We did a lot more camping this year than we usually manage to do, which was awesome. A lot of it was in Algonquin Park. Don't get me wrong, I love Algonquin, but I wish we'd had the chance to do some back country trips, or check out a few parks we'd never been to before.
Every camping trip is a learning experience. You'll see things you've never seen before, go to a place you've never been, or learn a new skill. It's one of the reasons I don't feel guilty about pulling the kids from school to do a few days of camping.
So what are some of the things we learned this summer?
1) I learned that I can survive a night camping alone with the kids. This is a big one because if we'd had more opportunities this summer, I know I could have gone with them again. I might still go for one last trip with them even though Chris won't be able to go.
2) We pack way too much stuff. I'm not sure why this hasn't gotten any easier, but we still manage to cram the car so full we can barely fit the kids in there. Usually people begin to reduce the things they bring based on what they do and don't use...I guess we haven't gotten there yet. Or maybe we just don't use our space efficiently.
3) We still haven't gotten the knack of organizing ourselves before a trip. On the morning we leave, we're still running around in a panic trying to think of the things we'll need. This is something I'll be working on this winter: proper lists, better storage solutions, and menu planning.
4) I added 5 species of bird to my list of ones I've seen.
5) I'm horrible about remembering to bring things for the kids to do. Then Chris brings them too much...I think designating that job to the kids would be a good idea. Then again, when I told them to put any books or little games they wanted into their bags, Squatchie brought a roll of yellow electrical tape. God only knows what he planned to do with it.
6) If you plan properly, you should have hardly any food left. Usually on the last day of a trip, we will grill up all the leftover hotdogs or sausages and pig out. I've gotten better about not having a huge pile of snack type foods left over in the food bin, which means we can consolidate things into one bin and save space in the car.
7) Trying to organize a trip with a large group can be hard. You have to be prepared for plans to change or that trying to get everyone gathered for an activity will take longer than you might wish for. If there are little kids involved, it's going to take even longer. It's probably easier for your sanity to just plan on a trip where everyone sits around and chats or do things close to camp.

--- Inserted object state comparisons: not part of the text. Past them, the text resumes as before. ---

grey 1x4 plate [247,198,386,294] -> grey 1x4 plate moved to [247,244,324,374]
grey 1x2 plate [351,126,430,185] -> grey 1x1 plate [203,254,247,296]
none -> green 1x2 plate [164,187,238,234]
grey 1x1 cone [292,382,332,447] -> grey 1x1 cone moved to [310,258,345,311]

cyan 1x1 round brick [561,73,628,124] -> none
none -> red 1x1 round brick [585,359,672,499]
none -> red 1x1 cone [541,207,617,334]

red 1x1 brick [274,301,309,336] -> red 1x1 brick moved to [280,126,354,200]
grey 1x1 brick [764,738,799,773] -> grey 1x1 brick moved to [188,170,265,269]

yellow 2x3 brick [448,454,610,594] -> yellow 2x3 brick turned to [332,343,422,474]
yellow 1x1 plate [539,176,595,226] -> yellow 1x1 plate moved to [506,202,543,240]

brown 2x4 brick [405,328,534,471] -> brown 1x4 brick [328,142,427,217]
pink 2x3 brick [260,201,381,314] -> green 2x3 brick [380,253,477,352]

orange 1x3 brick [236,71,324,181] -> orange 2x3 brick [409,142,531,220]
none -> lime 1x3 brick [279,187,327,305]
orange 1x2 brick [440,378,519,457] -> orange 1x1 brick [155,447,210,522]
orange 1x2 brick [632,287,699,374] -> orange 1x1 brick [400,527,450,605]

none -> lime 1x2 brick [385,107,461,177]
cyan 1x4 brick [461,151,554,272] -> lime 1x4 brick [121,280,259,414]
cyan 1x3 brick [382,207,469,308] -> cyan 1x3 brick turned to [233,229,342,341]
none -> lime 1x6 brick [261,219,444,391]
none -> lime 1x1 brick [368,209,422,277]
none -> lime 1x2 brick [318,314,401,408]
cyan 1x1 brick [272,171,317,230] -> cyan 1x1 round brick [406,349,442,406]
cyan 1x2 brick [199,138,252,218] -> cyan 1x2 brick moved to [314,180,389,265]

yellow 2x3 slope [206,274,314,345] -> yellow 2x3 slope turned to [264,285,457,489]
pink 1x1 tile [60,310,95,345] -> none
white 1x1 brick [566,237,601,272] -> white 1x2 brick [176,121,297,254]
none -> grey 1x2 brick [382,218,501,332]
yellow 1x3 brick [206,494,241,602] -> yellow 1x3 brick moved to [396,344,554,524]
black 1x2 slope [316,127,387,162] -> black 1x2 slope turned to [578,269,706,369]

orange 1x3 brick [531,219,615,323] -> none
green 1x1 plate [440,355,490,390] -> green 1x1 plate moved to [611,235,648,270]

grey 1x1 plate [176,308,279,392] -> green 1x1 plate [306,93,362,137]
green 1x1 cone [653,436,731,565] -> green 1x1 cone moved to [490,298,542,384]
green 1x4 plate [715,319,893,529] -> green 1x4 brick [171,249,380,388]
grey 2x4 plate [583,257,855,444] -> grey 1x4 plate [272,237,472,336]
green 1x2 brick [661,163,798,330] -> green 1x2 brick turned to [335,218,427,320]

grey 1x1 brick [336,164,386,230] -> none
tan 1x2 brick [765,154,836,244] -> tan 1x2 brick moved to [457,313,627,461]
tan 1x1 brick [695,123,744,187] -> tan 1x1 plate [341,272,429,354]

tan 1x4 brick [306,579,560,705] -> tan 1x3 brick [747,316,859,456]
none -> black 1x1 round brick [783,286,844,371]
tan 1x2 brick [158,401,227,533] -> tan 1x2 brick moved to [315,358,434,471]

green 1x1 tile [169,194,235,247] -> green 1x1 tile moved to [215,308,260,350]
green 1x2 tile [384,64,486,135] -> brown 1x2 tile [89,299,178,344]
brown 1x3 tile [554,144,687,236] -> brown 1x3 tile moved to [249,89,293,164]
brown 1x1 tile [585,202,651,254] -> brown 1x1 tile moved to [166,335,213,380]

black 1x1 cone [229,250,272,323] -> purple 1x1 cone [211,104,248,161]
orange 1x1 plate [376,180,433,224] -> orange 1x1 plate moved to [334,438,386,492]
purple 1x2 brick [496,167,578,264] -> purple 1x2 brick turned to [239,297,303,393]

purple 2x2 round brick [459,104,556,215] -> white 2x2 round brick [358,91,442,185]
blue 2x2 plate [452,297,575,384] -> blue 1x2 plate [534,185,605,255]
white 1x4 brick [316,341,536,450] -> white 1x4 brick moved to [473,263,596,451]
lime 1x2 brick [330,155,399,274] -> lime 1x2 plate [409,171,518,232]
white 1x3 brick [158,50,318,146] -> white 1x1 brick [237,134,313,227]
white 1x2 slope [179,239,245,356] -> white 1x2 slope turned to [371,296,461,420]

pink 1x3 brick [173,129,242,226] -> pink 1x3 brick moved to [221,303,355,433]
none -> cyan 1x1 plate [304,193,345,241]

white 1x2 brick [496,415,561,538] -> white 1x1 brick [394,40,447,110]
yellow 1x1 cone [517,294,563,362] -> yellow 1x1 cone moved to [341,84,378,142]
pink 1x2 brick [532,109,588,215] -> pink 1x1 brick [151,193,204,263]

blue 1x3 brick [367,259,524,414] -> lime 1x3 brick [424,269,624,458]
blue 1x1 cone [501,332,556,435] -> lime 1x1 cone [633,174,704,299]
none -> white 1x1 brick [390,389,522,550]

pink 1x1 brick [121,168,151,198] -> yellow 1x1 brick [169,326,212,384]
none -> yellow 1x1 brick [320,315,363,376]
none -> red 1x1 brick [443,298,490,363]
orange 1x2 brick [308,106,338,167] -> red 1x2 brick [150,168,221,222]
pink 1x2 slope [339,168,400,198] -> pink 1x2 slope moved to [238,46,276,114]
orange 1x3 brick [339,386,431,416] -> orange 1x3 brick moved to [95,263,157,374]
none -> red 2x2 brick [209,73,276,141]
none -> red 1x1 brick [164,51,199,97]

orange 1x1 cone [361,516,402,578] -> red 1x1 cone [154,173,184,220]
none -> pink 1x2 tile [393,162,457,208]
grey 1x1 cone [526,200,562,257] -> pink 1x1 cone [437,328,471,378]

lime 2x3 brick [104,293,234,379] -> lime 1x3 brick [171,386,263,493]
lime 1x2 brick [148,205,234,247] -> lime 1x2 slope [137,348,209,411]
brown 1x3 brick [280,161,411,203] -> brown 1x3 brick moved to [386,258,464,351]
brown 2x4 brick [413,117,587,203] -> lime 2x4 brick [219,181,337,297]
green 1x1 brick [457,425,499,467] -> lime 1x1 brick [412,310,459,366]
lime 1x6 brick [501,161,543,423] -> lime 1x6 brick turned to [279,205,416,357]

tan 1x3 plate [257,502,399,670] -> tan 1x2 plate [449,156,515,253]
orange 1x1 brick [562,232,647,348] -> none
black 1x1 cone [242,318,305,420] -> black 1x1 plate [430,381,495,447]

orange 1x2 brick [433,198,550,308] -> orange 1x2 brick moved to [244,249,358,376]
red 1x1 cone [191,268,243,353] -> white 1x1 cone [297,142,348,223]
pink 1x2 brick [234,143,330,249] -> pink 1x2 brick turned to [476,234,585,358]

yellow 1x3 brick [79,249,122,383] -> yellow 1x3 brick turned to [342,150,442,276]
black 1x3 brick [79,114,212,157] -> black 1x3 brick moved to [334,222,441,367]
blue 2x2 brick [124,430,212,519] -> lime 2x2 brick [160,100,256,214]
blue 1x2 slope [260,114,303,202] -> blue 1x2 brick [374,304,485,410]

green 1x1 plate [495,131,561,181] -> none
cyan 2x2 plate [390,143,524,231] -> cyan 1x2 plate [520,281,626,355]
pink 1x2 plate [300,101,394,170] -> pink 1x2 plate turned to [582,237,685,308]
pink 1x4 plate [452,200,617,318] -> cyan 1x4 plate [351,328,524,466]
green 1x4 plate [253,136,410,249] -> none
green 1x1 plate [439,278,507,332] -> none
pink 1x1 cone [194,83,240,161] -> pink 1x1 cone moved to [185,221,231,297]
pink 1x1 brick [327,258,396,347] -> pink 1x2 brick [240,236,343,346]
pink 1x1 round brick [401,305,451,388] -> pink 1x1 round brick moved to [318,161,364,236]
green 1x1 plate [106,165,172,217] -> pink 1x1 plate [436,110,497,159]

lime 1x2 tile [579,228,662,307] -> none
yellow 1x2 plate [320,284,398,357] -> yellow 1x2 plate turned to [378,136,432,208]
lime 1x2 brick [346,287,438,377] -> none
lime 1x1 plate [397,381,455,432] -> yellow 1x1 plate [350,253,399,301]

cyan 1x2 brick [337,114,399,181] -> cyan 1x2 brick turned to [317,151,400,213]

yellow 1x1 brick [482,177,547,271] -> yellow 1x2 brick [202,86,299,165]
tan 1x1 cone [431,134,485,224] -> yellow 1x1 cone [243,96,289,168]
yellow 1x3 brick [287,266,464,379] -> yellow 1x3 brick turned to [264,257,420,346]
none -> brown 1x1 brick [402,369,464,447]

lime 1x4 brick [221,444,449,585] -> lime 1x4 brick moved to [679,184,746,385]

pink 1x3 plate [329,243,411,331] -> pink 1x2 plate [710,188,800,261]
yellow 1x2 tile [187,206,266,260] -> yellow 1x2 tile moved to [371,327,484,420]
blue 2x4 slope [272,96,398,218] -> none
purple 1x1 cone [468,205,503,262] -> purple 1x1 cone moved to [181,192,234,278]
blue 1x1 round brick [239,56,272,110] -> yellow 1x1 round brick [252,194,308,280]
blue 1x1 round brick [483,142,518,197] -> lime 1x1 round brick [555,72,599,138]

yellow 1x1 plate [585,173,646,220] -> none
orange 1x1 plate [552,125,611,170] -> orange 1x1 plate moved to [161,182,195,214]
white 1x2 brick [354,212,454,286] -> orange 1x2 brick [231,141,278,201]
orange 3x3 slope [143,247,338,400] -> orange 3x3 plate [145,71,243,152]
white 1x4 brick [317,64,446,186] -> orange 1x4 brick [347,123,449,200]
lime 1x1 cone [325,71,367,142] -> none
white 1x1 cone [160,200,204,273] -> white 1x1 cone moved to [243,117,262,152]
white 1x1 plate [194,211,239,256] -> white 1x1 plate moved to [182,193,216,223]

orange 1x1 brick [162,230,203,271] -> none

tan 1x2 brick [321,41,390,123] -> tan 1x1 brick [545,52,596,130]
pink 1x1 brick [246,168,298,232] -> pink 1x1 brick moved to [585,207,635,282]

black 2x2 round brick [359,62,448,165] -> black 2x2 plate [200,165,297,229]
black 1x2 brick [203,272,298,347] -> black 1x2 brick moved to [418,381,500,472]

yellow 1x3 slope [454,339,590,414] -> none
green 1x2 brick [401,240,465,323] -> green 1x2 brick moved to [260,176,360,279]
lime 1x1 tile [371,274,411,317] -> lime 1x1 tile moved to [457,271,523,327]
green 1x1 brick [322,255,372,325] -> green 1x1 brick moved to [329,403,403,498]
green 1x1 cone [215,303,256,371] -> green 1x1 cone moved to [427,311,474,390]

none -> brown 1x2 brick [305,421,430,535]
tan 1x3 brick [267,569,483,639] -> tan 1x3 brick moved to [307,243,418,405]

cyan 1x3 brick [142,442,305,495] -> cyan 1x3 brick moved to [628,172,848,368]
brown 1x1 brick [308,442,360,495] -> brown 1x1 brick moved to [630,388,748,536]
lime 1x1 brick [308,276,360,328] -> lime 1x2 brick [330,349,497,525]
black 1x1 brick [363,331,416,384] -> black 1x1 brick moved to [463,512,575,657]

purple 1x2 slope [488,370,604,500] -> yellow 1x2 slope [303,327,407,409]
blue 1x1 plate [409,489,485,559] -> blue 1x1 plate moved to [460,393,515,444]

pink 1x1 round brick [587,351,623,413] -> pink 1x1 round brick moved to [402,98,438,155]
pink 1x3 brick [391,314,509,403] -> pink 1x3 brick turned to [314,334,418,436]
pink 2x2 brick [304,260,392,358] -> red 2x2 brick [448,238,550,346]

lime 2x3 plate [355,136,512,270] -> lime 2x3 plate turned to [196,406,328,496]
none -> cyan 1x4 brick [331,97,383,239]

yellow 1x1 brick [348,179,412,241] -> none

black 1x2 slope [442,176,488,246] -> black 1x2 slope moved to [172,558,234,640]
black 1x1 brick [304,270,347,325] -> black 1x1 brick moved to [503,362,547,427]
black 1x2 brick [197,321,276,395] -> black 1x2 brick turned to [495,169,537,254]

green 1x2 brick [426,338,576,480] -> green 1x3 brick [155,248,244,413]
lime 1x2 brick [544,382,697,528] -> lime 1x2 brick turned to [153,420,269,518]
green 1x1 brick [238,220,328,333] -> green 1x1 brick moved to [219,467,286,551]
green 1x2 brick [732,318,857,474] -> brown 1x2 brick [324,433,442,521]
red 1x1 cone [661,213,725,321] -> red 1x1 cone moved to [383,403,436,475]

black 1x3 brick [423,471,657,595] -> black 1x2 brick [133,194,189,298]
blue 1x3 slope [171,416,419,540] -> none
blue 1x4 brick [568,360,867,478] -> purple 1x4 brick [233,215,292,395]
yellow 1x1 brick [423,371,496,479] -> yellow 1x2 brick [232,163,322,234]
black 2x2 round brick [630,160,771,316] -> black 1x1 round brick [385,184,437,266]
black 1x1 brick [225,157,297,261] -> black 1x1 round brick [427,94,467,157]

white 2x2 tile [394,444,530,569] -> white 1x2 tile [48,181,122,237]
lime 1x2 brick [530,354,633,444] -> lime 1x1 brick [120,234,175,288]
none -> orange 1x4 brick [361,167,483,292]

8) Cooking with cast iron isn't as scary as I thought it would be, in fact, it can be really fun. I was leery of getting a dutch oven because I thought I'd end up not doing something right and it would get rusty. I was also pretty sure I would screw up the cooking method and either burn everything or never get it to cook. I was wrong. It's so easy and clean up is actually easier than when you use normal pots.
9) Every camp site has merit. I spend so much time agonizing over picking a site that will be perfect, but it's nearly impossible to properly judge them based on the pictures on line. Sites I've thought would be horrible turned out to be nice, and sites that looked amazing online turned out to be less than ideal. It's kind of like picking out a hotel for a holiday. You mostly want a place to sleep and cook...and will probably be off doing other things like swimming or hiking the rest of the time, so really, as long as it's not in the middle of a flood plane, it's going to be fine. I've learned to base my choice on other criteria...is it close to an outhouse so I don't have to walk a long way in the middle of the night?
10) Camping with dogs isn't as frustrating as I used to think. Usually, we would bring the dogs for the first day, but after tripping over them and listening to them whine because they don't like being tied up, we end up driving them home and asking the neighbor to watch them. This worked when we camped close to home, but this May when we stayed at Presqui'le, it was too far to bring them home. Other than the inevitable smells that can quickly fill a small camper or tent, its not so bad.
I'm sure there are other things but at the moment those are the ones that stand out.